Refusal of life-sustaining therapy is already legal in Canada. Justified by the ethical principle of respect for autonomy, patients who are capable of making healthcare decisions can refuse medical treatment, even if doing so would foreseeably lead to their death. In recent years, debates about the so-called right to die focus on whether the autonomy argument also supports physician-assisted suicide and/or euthanasia.
For this post, I will put aside the nuanced distinctions among various forms of assisted deaths. My focus here is on people’s expressed desire to die allegedly because of their impairment. Many argue that one’s desire to die is a private matter, such that control over one’s death is a natural extension of the right to privacy and an expression of one’s autonomy. If people believe that their life with impairment is unbearable, even if they are not terminally ill, they should be allowed to end their intolerable suffering and have control over when and how they die.
But discussions that focus on the person’s impairment often overlook the socio-political context within which people consider their life as not worth living. People with impairments, some of whom spend prolonged periods in institutionalized care due to lack of home support and other social resources, frequently lose control over their identity. They are often desexualized, infantilized, and presumed to be globally incompetent by others. While studies show that people with impairments often report a higher quality of life than that projected by people without impairments, our society continues to see a life with impairment as pitiful and tragic, and this attitude can further marginalize people with impairment and contribute to their despair. Even though many are passionate in fighting efforts to legalize euthanasia or physician-assisted suicide as matters of civil liberties, few are as fervent in promoting suicide prevention by correcting the disabling social environment that causes or exacerbates people’s despair in the first place.
Would Ken have wanted to live if he could return home with support instead of having to move to a care home? As I illustrate in a forthcoming book chapter, various court cases show that some people with impairments who seek assisted death would want to live if social support and opportunity-enhancing arrangements are available, even if their physical condition remains unchanged, suggesting that other factors can have significant impact on one’s quality of life and desire to live.
The founder of Realwheels Theatre, which produces this play, maintains that the play isn’t about the value of a life with disability, but an individual’s right to choose. But individuals never choose within a social vacuum. Without examining the contexts of people’s desire to die and the social structure within which people form such desire, we cannot ascertain the autonomy of these decisions.

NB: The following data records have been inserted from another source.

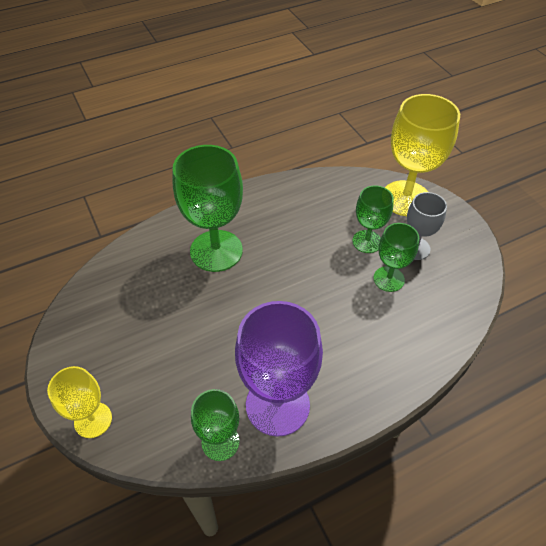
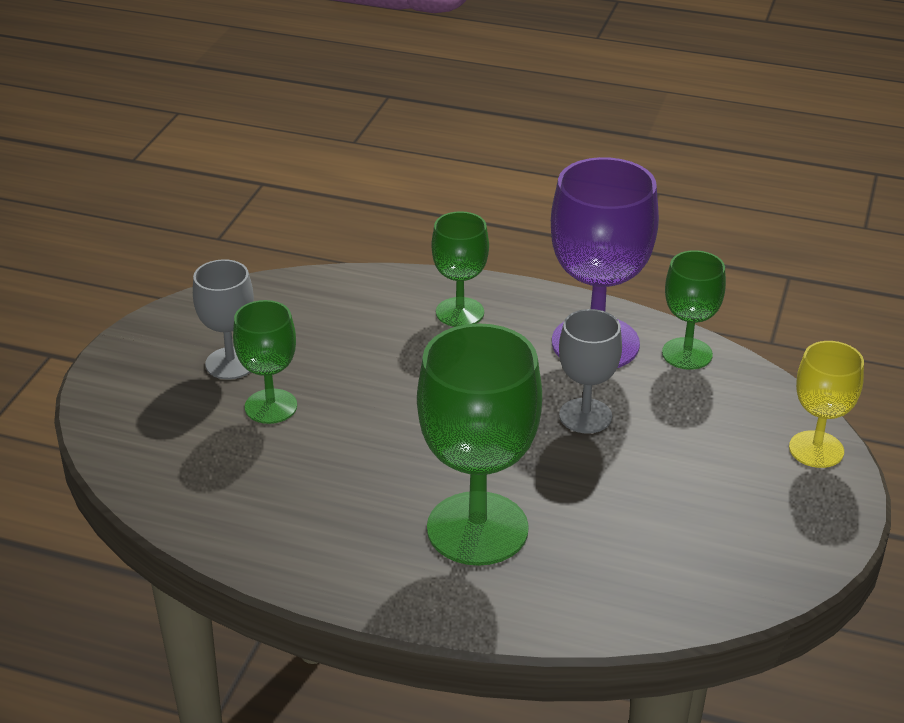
camera: 135 degrees left, 15 degrees down
green goblet [373,223,419,292] -> green goblet moved to [432,211,489,327]
yellow goblet [385,94,460,216] -> none
none -> grey goblet [559,309,622,433]

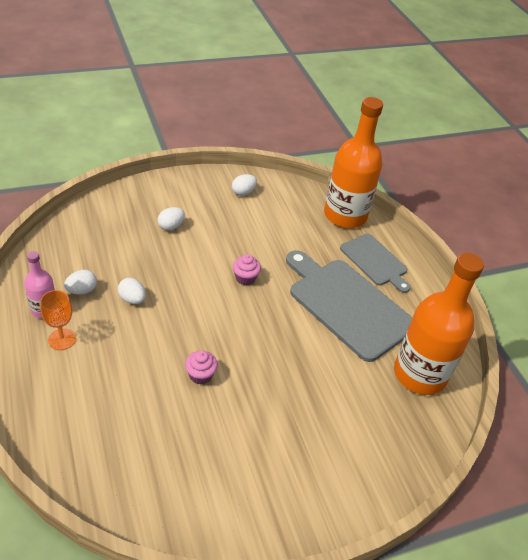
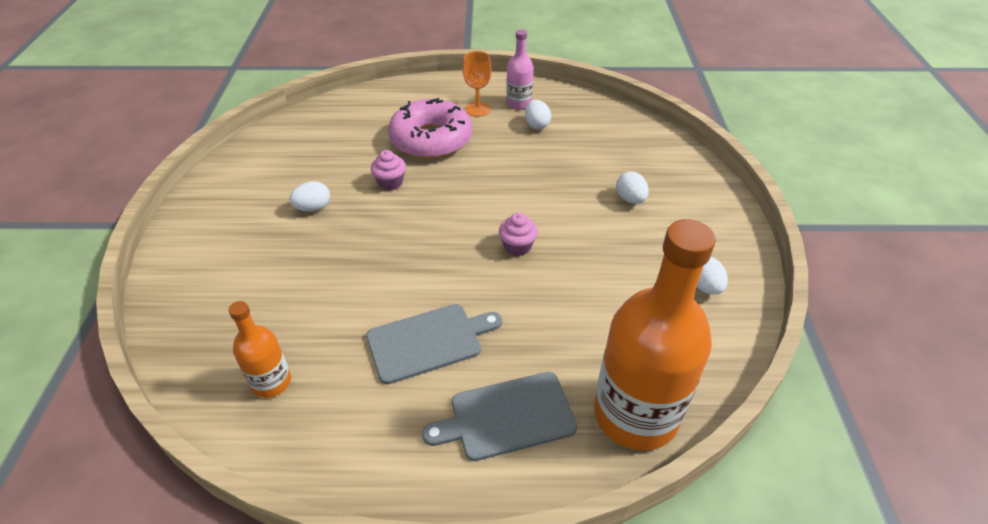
camera: 115 degrees right, 0 degrees up
white egg [118,278,146,304] -> white egg moved to [289,181,330,212]
grey cutting board [286,250,413,362] -> grey cutting board [366,304,502,384], size x0.58
orange bottle [394,253,484,395] -> orange bottle [229,301,291,398], size x0.49
none -> pink donut [388,98,473,159]

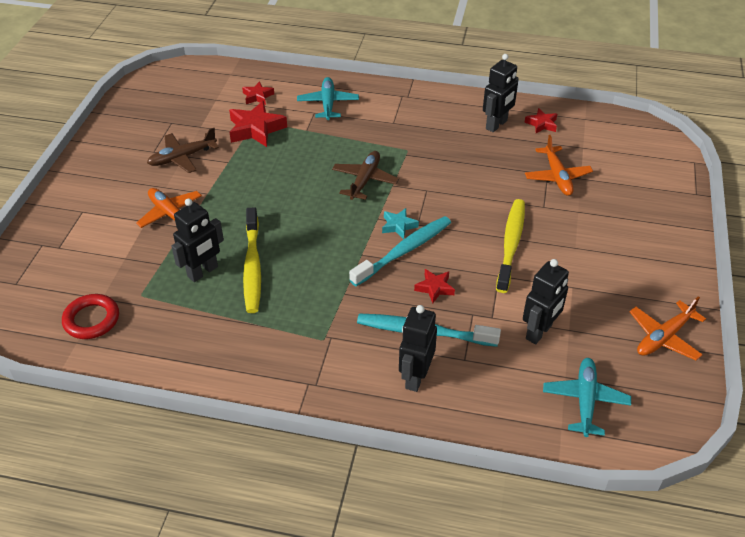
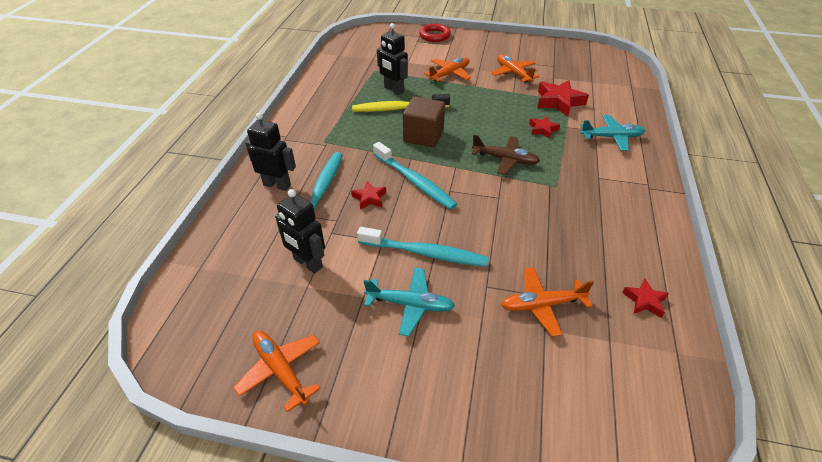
camera: 90 degrees right, 0 degrees up
red ring [62,294,119,339] -> red ring moved to [419,24,451,42]
brown plane [147,128,219,173] -> orange plane [492,54,540,83]
red star [242,81,274,105] -> red star moved to [529,116,560,139]
turquoise star [382,208,419,239] -> none
black robot [483,54,519,132] -> none
yellow toothbrush [496,199,525,293] -> turquoise toothbrush [357,227,489,267]
turquoise plane [543,358,631,437] -> turquoise plane moved to [364,268,455,336]
none -> brown cube [403,96,445,148]

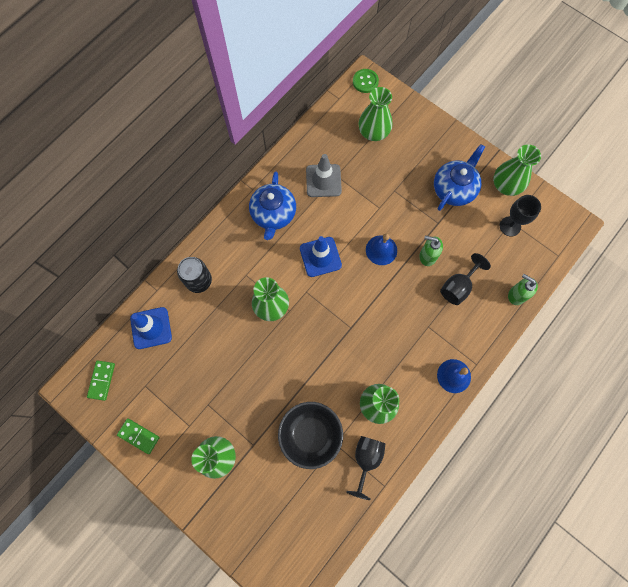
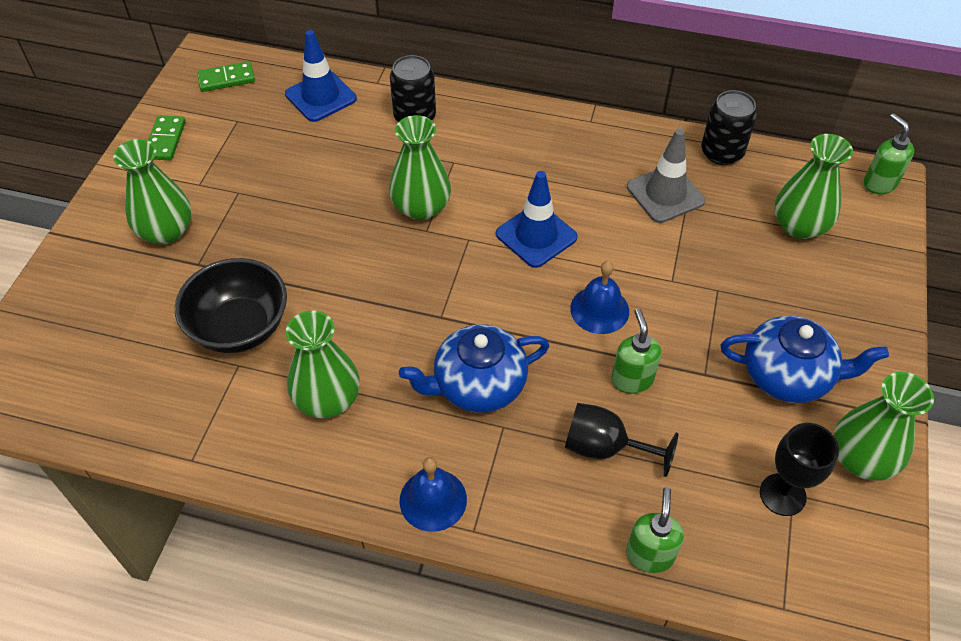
camera: 65 degrees right, 20 degrees down
blue teapot [249,172,296,240] -> blue teapot moved to [399,324,549,413]
black goblet [346,436,386,500] -> none
green button [353,69,379,93] -> green soap dispenser [864,113,914,194]
none -> black can [701,90,757,165]

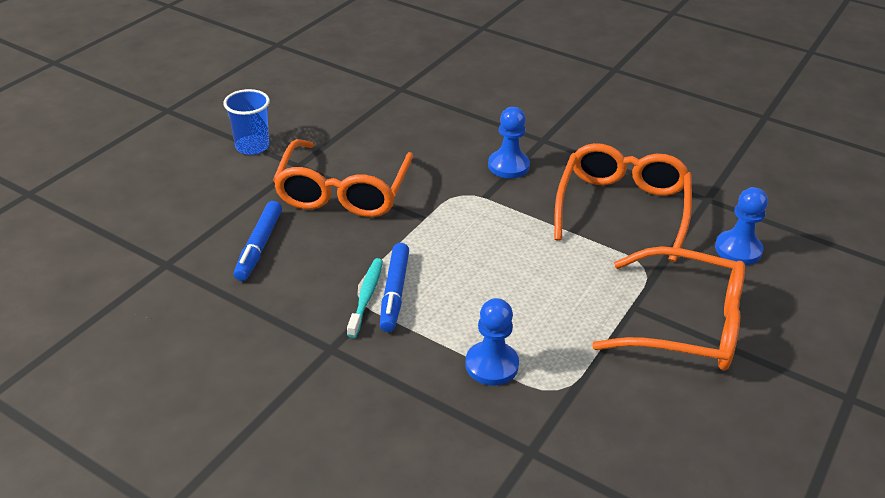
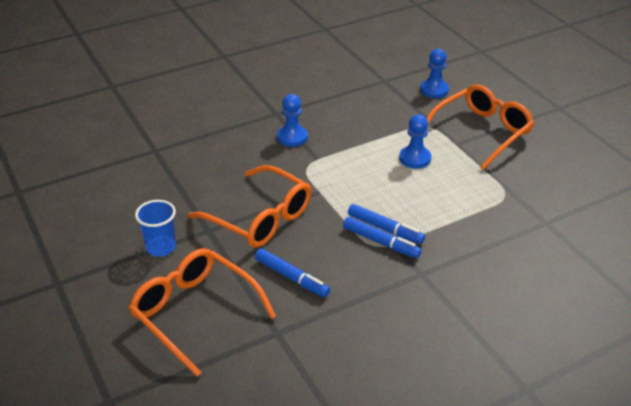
camera: 60 degrees left, 0 degrees up
turquoise toothbrush [347,258,383,338] -> blue marker [343,217,422,258]
blue pawn [466,298,519,385] -> blue pawn moved to [399,114,431,169]
orange glasses [554,143,692,262] -> orange glasses moved to [128,248,276,377]

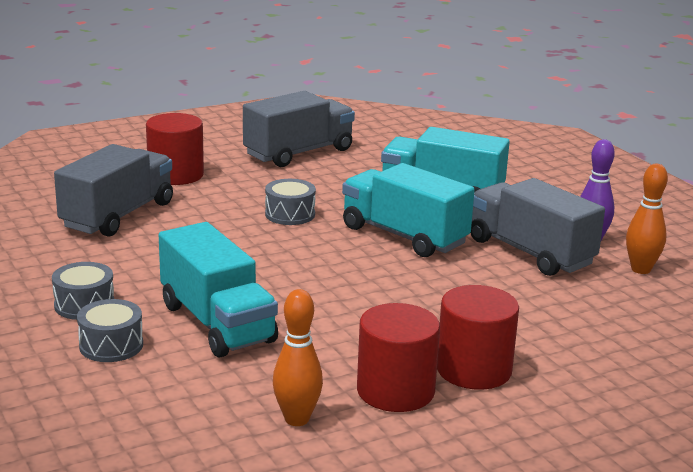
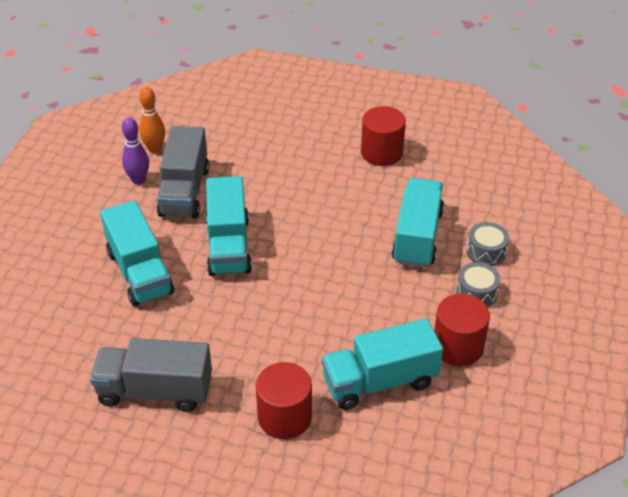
camera: 135 degrees left, 20 degrees up
grey truck [54,144,173,237] -> turquoise truck [322,319,443,410]
grey drum [265,179,316,225] -> none
orange bowling pin [273,289,323,426] -> none
red cylinder [437,285,519,390] -> red cylinder moved to [434,294,490,366]

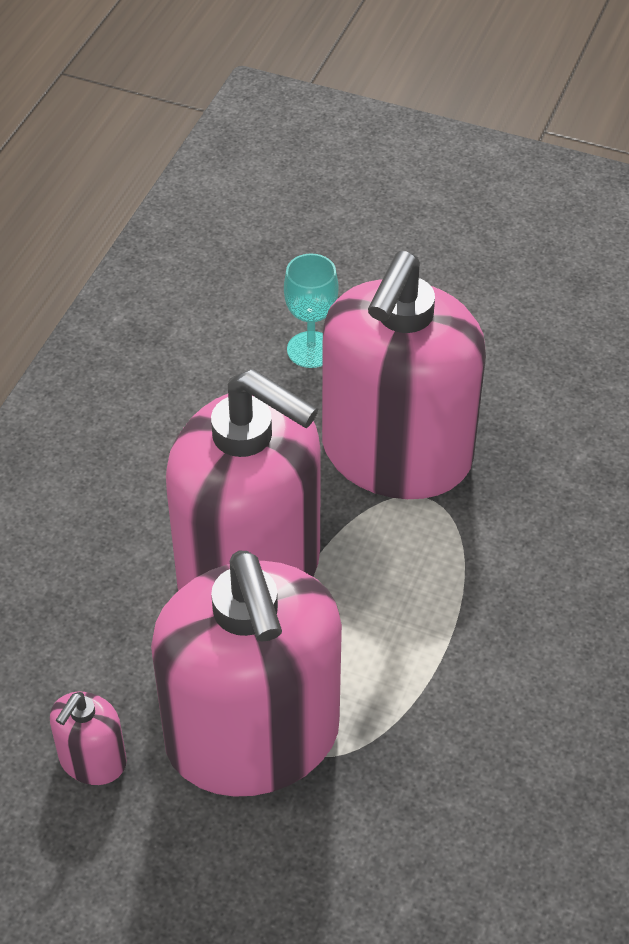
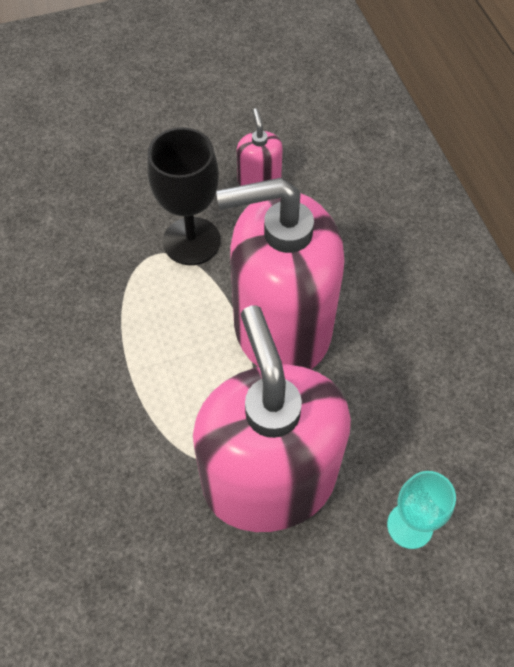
camera: 140 degrees right, 10 degrees up
pink soap dispenser [151,551,342,797] -> black goblet [148,127,221,265]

Having lost a family member to suicide and other loved ones to terminal illnesses, I am keenly aware of the unbearable anguish that some go through, to the point that death appears to be the only feasible escape or comfort route. My clinical ethics work has also given me a window to the agony suffered by many who struggle to hold on to hope. I mourn for those who live or die in utter despair and loneliness, whatever the cause of such despondency, and yearn for better access to social and relational resources, mental health care, and end-of-life care. In the context of impairments, we need to bear in mind that non-clinical concerns regarding the loss of social significance, communicative problems, living arrangements, quality of care, and loneliness often contribute to people’s suffering. When an individual chooses death as the only viable way to escape an intolerable situation partly brought on by the social environment, it seems “perverse and unfair to say that this is an expression of self-determination or autonomy.”[i]
Perhaps Ken’s story is really about a right to live with dignity – to have one’s voice heard, to have one’s full humanity recognized regardless of one’s level of functioning, to be able to rely on others without feeling guilty, and to have control over one’s own identity and living environment. Until we all live in a world that sees life with impairment and dependency as equally worthy and provides appropriate opportunities for people to flourish and retain hope, even legal access to euthanasia or physician-assisted suicide won’t guarantee dignity, in life or in death.
[i] Jerome Bickenbach, “Disability and Life-Ending Decisions,” in Physician Assisted Suicide: Expanding the Debate, eds. Margaret Battin, Rosamond Rhodes, and Anita Silvers (New York: Routledge, 1998), 123-132: 128.